Seçmek, karar vermek benim için aşırı zor. Neden böyle?!
Yeni ev için önce mutfağın şekline sonra dolap rengine, materyaline, kapak modeline karar vermem gerekti. Bitmedi daha tezgah, tezgah arası, evye, batarya, dolap kulpları... Seç seç bitmiyor. Seçemiyorum! Seçtiklerimden emin olamıyorum. Karar vermek çok zor!
Mutfakla bitse iyi! Banyo dolabı, bataryası, çeri çöpü... Üstüne bir de tüm ev için boya seçmesi var ki o da ayrı bir işkence benim için. Zorla seçtim bi' şeyler ama asla emin olamıyorum. Seçtiklerim bir araya gelince ortaya ne çıkacak bilemiyorum. Gözümde canlandırma yeteneğim sıfır.
Çoğu insanın zevkle, heyecanla yaptığı işler benim için kabus gibi maalesef. Keşke birisi gelse "Sen şöyle otur, ben her şeyi halledeceğim ve bitince çok beğeneceksin" dese... Evrim'e soruyorum, "Sen nasıl istersen öyle olsun hayatım" diyor. Tam seçiyorum, "Emin misin?" diyor. Çıldırmama ramak kaldı.

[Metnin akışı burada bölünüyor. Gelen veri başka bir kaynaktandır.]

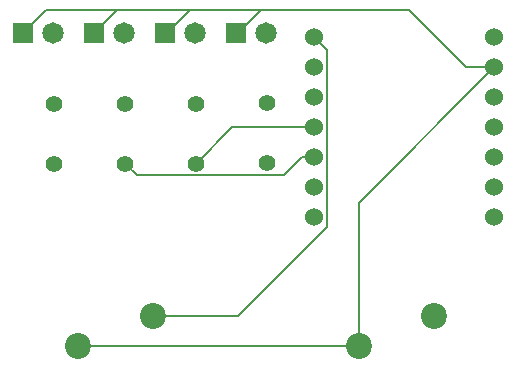
<source format=gbr>
%TF.GenerationSoftware,KiCad,Pcbnew,9.0.2*%
%TF.CreationDate,2025-07-04T12:16:03+03:00*%
%TF.ProjectId,pathfinder,70617468-6669-46e6-9465-722e6b696361,rev?*%
%TF.SameCoordinates,Original*%
%TF.FileFunction,Copper,L2,Bot*%
%TF.FilePolarity,Positive*%
%FSLAX46Y46*%
G04 Gerber Fmt 4.6, Leading zero omitted, Abs format (unit mm)*
G04 Created by KiCad (PCBNEW 9.0.2) date 2025-07-04 12:16:03*
%MOMM*%
%LPD*%
G01*
G04 APERTURE LIST*
%TA.AperFunction,ComponentPad*%
%ADD10C,2.200000*%
%TD*%
%TA.AperFunction,ComponentPad*%
%ADD11C,1.815000*%
%TD*%
%TA.AperFunction,ComponentPad*%
%ADD12R,1.815000X1.815000*%
%TD*%
%TA.AperFunction,ComponentPad*%
%ADD13C,1.400000*%
%TD*%
%TA.AperFunction,ComponentPad*%
%ADD14C,1.524000*%
%TD*%
%TA.AperFunction,Conductor*%
%ADD15C,0.200000*%
%TD*%
G04 APERTURE END LIST*
D10*
%TO.P,SW1,1,1*%
%TO.N,btn1*%
X148950000Y-107260000D03*
%TO.P,SW1,2,2*%
%TO.N,GND*%
X142600000Y-109800000D03*
%TD*%
D11*
%TO.P,D2,A*%
%TO.N,Net-(D2-PadA)*%
X152490000Y-83260000D03*
D12*
%TO.P,D2,C*%
%TO.N,GND*%
X149950000Y-83260000D03*
%TD*%
D11*
%TO.P,D3,A*%
%TO.N,Net-(D3-PadA)*%
X146490000Y-83260000D03*
D12*
%TO.P,D3,C*%
%TO.N,GND*%
X143950000Y-83260000D03*
%TD*%
D10*
%TO.P,SW2,1,1*%
%TO.N,btn2*%
X172720000Y-107220000D03*
%TO.P,SW2,2,2*%
%TO.N,GND*%
X166370000Y-109760000D03*
%TD*%
D11*
%TO.P,D4,A*%
%TO.N,Net-(D4-PadA)*%
X140490000Y-83260000D03*
D12*
%TO.P,D4,C*%
%TO.N,GND*%
X137950000Y-83260000D03*
%TD*%
D13*
%TO.P,R3,1*%
%TO.N,Net-(D3-PadA)*%
X146600000Y-89260000D03*
%TO.P,R3,2*%
%TO.N,led3*%
X146600000Y-94340000D03*
%TD*%
D11*
%TO.P,D1,A*%
%TO.N,Net-(D1-PadA)*%
X158490000Y-83260000D03*
D12*
%TO.P,D1,C*%
%TO.N,GND*%
X155950000Y-83260000D03*
%TD*%
D13*
%TO.P,R2,1*%
%TO.N,Net-(D2-PadA)*%
X152600000Y-89260000D03*
%TO.P,R2,2*%
%TO.N,led2*%
X152600000Y-94340000D03*
%TD*%
D14*
%TO.P,U1,1,GPIO26/ADC0/A0*%
%TO.N,btn1*%
X162600000Y-83640000D03*
%TO.P,U1,2,GPIO27/ADC1/A1*%
%TO.N,btn2*%
X162600000Y-86180000D03*
%TO.P,U1,3,GPIO28/ADC2/A2*%
%TO.N,led1*%
X162600000Y-88720000D03*
%TO.P,U1,4,GPIO29/ADC3/A3*%
%TO.N,led2*%
X162600000Y-91260000D03*
%TO.P,U1,5,GPIO6/SDA*%
%TO.N,led3*%
X162600000Y-93800000D03*
%TO.P,U1,6,GPIO7/SCL*%
%TO.N,led4*%
X162600000Y-96340000D03*
%TO.P,U1,7,GPIO0/TX*%
%TO.N,unconnected-(U1-GPIO0{slash}TX-Pad7)*%
X162600000Y-98880000D03*
%TO.P,U1,8,GPIO1/RX*%
%TO.N,unconnected-(U1-GPIO1{slash}RX-Pad8)*%
X177840000Y-98880000D03*
%TO.P,U1,9,GPIO2/SCK*%
%TO.N,unconnected-(U1-GPIO2{slash}SCK-Pad9)*%
X177840000Y-96340000D03*
%TO.P,U1,10,GPIO4/MISO*%
%TO.N,unconnected-(U1-GPIO4{slash}MISO-Pad10)*%
X177840000Y-93800000D03*
%TO.P,U1,11,GPIO3/MOSI*%
%TO.N,unconnected-(U1-GPIO3{slash}MOSI-Pad11)*%
X177840000Y-91260000D03*
%TO.P,U1,12,3V3*%
%TO.N,unconnected-(U1-3V3-Pad12)*%
X177840000Y-88720000D03*
%TO.P,U1,13,GND*%
%TO.N,GND*%
X177840000Y-86180000D03*
%TO.P,U1,14,VBUS*%
%TO.N,unconnected-(U1-VBUS-Pad14)*%
X177840000Y-83640000D03*
%TD*%
D13*
%TO.P,R4,1*%
%TO.N,Net-(D4-PadA)*%
X140600000Y-89260000D03*
%TO.P,R4,2*%
%TO.N,led4*%
X140600000Y-94340000D03*
%TD*%
%TO.P,R1,1*%
%TO.N,Net-(D1-PadA)*%
X158600000Y-89220000D03*
%TO.P,R1,2*%
%TO.N,led1*%
X158600000Y-94300000D03*
%TD*%
D15*
%TO.N,GND*%
X166330000Y-109800000D02*
X166370000Y-109760000D01*
X155950000Y-83260000D02*
X156140000Y-83260000D01*
X145910000Y-81300000D02*
X146100000Y-81300000D01*
X152100000Y-81300000D02*
X158100000Y-81300000D01*
X166370000Y-97650000D02*
X177840000Y-86180000D01*
X149950000Y-83260000D02*
X150140000Y-83260000D01*
X139910000Y-81300000D02*
X146100000Y-81300000D01*
X158100000Y-81300000D02*
X170600000Y-81300000D01*
X175480000Y-86180000D02*
X177840000Y-86180000D01*
X142600000Y-109800000D02*
X166330000Y-109800000D01*
X170600000Y-81300000D02*
X175480000Y-86180000D01*
X156140000Y-83260000D02*
X158100000Y-81300000D01*
X146100000Y-81300000D02*
X152100000Y-81300000D01*
X150140000Y-83260000D02*
X152100000Y-81300000D01*
X137950000Y-83260000D02*
X139910000Y-81300000D01*
X166370000Y-109760000D02*
X166370000Y-97650000D01*
X143950000Y-83260000D02*
X145910000Y-81300000D01*
%TO.N,led2*%
X152600000Y-94340000D02*
X155680000Y-91260000D01*
X155680000Y-91260000D02*
X162600000Y-91260000D01*
%TO.N,led3*%
X146600000Y-94340000D02*
X147601000Y-95341000D01*
X161600000Y-93800000D02*
X162600000Y-93800000D01*
X160059000Y-95341000D02*
X161600000Y-93800000D01*
X147601000Y-95341000D02*
X160059000Y-95341000D01*
%TO.N,btn1*%
X163663000Y-99737000D02*
X163663000Y-84703000D01*
X148950000Y-107260000D02*
X156140000Y-107260000D01*
X163663000Y-84703000D02*
X162600000Y-83640000D01*
X156140000Y-107260000D02*
X163663000Y-99737000D01*
%TD*%
M02*

</source>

Biliyorum tüm bunlar aslında işin zevkli/eğlenceli/heyecanlı kısmı, ufak tefek şeyler, halledilirler. Biliyorum ama işte bilmek daha iyi hissettirmiyor.
Dün zar zor ve en sonunda bıkkınlıkla bunlar olsun işte diyerek çoğu şeyi seçtim. Geriye mutfak evyesi ve bataryası kaldı. Onları da seçip karar verme yükünden kurtulmak istiyorum bir an önce. Boya renklerini seçip aldığım halde içimden hâlâ "TV duvarı lacivert olsa keşke" diye geçiyor :( Elimi tutan, engelleyen yok ama basiret bağlanması gibi bir şey, yapamıyorum!

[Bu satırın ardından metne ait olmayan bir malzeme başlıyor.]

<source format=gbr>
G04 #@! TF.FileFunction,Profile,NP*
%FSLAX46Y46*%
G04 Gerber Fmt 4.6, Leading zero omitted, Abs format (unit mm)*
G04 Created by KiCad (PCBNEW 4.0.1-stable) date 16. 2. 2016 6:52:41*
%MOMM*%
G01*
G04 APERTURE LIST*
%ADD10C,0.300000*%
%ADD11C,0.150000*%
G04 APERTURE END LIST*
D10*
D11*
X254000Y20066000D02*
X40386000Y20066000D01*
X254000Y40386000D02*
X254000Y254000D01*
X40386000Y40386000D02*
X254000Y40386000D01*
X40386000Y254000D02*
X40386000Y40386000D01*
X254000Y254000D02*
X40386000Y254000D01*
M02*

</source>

Yeni evin salonuna girince tam karşı duvar, TV duvarı olacak. O duvar için kafamda bir sürü fikir dönüp duruyor. Duvara çıtalarla şekil yapıp diğer duvarlardan daha koyu, farklı bir renge boyamak istiyorum. Ama işte uzun vadede göz yorar mı, sıkılır mıyız, odayı küçültür, karartır mı gibi zibilyon tane saçma soru yüzünden cesaret edemiyorum. En çok da bu cesaret edemeyişime kızıyorum :(
Off baktıkça daha da darlanıyorum ve iyice beceriksiz hissediyorum kendimi. Yeter. Akışa bırakıyorum şu an itibari ile. Artık nasıl olacaksa olsun. Beğenmezsek biraz kullanır, seneye tekrar boyatırız.